REQUIREMENT 1 -
Count the lines of the records that contain the string "shortInstrumentName" and give only that number.

Remarkably determined
The shelves of confectionary retailers worldwide are awash with chocolate brands. So how…
The shelves of confectionary retailers worldwide are awash with chocolate brands. So how does a newcomer succeed in such a competitive market? It demands remarkable vision and determination and Tracey Melville-Smith is living proof.
By Glenn Baker
They are beautifully textured… they’re 3D over-glossed… and they’re hand-wrapped….”
Tracey Melville-Smith is busy describing the four blocks of chocolate laid out before me – but she hasn’t even got to the chocolate yet.
The founder of The Remarkable Chocolate Company is waxing lyrical over the packaging, and while my mind is shouting ‘show me the chocolate’, I’m already getting a strong sense of the passion and strategy that’s behind this product.
Tracey comes across as a very determined business woman; that’s the primary reason why her 150-gram ‘premium, refined’ handmade chocolate bars have caught on so quickly. Oh, and the fact that the taste is divine, as I discovered later – nothing like the mass-produced big-brand bars on supermarket shelves.
She refers to her creations as “gourmet food”.
Both Tracey and fellow chocolatier, and inspiration, husband Mark, have pursued somewhat remarkable careers alongside her start-up chocolate company.
They first met at Otago University while undertaking commerce degrees. Mark’s was accounting and marketing; Tracey graduated in information science (IT) and management.
They subsequently developed a love for the lower South Island and have spent a lot of time enjoying outdoor pursuits around Queenstown and Wanaka.
While they both knew there was a business in their future somewhere, they embarked on their professional careers. For Mark that involved marketing premium brands, including BMW and Land Rover, which led to the couple spending four years in the UK and Munich, Germany.
Tracey completed a fast-track management programme at ASB and was a branch manager, before working as management consultant for both PwC in the UK and, upon their return to New Zealand, Ernst & Young.
She agrees they’re both “a bit left-field” for the chocolate business.
Today Tracey is working on global business transformation for clothing manufacturer Icebreaker, which, she believes, is a “great New Zealand company” that shares numerous synergies with her chocolate business.
“Right now I’m having a portfolio career,” she explains. “I use my skills and experience across a number of areas in an equal way, including my work on the board of the UpsideDowns Education Trust.”
Mark currently holds a full-time GM sales and marketing role, but is Tracey’s main supporter for The Remarkable Chocolate Company.
Finding the passion
Tracey and Mark toyed with business ideas over the years. With their high-energy ‘get things done’ attitude it was only a matter of time before they finally settled on chocolate. It was a low-barrier entry business and, more importantly, where their true passion lay.
“Working with a premium gourmet product is something we love doing,” says Tracey. “We both love food, so it was really a head and heart decision to go with chocolate; a case of what can we do, and add value to.”

DATA FOR THIS EXERCISE -
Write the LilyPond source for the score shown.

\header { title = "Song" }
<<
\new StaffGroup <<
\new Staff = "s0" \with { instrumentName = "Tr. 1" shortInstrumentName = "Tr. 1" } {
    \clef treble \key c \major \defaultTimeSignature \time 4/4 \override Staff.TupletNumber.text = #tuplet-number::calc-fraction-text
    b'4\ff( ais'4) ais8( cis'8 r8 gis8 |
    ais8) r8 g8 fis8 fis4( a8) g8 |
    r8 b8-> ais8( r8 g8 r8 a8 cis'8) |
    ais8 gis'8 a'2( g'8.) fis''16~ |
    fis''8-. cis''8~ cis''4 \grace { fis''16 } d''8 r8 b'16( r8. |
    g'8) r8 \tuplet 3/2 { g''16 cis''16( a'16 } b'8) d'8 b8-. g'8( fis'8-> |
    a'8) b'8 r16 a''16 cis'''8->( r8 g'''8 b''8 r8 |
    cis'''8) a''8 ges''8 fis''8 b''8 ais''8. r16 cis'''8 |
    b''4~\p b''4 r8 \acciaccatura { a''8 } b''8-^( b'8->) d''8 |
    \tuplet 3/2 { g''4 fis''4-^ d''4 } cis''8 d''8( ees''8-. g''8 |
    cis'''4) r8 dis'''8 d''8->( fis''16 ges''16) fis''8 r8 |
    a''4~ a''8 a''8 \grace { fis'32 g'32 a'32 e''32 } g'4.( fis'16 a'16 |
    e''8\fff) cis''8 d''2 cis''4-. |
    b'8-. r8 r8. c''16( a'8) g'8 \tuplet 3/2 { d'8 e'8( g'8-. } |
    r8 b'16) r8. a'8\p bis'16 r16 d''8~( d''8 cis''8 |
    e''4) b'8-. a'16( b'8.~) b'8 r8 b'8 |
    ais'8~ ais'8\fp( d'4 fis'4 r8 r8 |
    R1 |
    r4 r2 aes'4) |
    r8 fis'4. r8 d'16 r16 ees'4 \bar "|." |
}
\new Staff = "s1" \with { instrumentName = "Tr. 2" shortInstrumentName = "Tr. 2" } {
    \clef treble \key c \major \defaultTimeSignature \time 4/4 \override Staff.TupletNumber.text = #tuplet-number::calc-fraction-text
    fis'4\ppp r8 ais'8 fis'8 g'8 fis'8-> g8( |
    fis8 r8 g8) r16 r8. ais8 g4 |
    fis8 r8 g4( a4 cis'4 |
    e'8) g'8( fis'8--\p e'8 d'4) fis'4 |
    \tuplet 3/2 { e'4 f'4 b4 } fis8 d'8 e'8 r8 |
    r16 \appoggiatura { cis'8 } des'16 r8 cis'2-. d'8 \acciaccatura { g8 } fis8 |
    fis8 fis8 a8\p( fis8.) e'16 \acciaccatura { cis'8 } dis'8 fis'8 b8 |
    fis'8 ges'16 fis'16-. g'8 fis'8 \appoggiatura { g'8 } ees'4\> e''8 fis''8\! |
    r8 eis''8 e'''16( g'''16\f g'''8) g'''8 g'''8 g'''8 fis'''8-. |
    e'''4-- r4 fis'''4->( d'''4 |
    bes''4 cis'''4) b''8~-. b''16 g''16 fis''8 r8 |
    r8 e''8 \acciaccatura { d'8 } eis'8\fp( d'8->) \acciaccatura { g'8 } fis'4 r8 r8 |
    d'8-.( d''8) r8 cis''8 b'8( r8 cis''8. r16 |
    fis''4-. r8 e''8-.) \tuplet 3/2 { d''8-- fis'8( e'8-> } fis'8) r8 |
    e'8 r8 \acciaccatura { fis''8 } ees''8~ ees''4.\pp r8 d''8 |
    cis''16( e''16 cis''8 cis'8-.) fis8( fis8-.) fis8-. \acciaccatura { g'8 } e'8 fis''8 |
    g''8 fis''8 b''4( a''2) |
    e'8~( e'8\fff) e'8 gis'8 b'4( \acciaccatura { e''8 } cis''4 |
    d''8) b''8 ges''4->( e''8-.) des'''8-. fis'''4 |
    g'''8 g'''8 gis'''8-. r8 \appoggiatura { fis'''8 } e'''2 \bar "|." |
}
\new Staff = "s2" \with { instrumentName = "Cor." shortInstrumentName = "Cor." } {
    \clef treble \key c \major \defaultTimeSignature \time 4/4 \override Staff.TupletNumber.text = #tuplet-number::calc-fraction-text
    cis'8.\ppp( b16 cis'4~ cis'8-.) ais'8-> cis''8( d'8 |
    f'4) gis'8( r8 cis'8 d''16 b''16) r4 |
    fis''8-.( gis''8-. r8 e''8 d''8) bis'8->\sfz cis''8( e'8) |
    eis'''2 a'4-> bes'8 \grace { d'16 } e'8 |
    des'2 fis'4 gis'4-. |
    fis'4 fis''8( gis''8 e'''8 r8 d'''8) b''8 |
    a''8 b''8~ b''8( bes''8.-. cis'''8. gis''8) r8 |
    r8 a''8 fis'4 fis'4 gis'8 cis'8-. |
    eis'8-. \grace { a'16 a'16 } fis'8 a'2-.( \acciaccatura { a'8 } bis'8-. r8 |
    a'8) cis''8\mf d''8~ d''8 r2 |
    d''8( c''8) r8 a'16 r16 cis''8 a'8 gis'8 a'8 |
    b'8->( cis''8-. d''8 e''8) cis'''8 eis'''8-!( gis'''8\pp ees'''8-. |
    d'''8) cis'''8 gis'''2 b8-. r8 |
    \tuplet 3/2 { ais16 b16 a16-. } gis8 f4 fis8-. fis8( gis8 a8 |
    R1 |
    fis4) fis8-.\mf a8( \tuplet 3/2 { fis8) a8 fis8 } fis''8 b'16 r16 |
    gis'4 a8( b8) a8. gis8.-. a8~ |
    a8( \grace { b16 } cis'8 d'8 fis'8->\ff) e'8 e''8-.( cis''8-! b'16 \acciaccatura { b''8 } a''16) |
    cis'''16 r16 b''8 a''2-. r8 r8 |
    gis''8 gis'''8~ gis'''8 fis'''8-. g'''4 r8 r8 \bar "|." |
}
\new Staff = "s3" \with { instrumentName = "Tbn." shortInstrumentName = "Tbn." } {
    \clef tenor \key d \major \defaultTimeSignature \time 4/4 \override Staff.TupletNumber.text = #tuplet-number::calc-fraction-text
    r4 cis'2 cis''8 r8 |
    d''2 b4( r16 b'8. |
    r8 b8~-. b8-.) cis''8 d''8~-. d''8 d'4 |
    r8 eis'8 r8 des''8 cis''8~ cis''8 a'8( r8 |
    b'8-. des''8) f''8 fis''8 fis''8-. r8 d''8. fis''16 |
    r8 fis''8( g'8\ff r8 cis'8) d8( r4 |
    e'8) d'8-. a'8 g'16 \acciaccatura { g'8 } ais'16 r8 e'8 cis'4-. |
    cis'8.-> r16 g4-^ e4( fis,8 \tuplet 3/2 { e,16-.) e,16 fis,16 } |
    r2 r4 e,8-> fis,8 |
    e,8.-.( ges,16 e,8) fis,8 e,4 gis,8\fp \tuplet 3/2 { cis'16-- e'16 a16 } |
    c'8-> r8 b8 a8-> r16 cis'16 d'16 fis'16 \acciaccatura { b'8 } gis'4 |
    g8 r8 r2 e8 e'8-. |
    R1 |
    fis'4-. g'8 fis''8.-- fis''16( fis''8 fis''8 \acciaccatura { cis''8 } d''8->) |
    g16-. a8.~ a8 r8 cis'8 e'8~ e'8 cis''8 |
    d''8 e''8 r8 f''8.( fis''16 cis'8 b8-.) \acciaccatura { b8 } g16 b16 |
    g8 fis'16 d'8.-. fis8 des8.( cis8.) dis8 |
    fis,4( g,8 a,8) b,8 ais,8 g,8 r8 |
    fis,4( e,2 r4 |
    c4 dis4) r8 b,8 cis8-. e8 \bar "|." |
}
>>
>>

REQUIREMENT 2 -
In the article about the chocolate company, what term does Tracey use for her creations?

FINAL RESULT 1 -
4

FINAL RESULT 2 -
Gourmet food.